(Page-level text extractions)
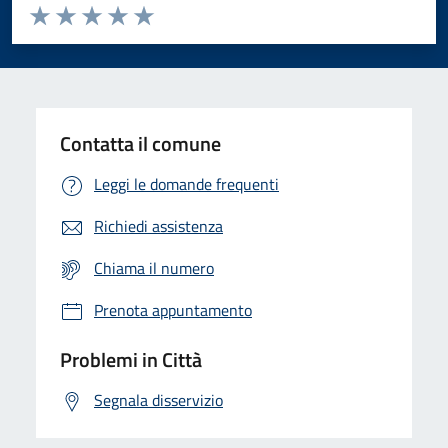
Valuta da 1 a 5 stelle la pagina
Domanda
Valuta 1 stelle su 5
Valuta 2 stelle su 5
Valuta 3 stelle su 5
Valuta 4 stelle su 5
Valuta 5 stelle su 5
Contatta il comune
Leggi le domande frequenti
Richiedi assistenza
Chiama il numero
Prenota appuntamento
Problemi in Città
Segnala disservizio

■ What you are asked to do
Report how many lines of the records contain the string "Valuta", matching case exactly, and reply with only the number.

■ Task output
6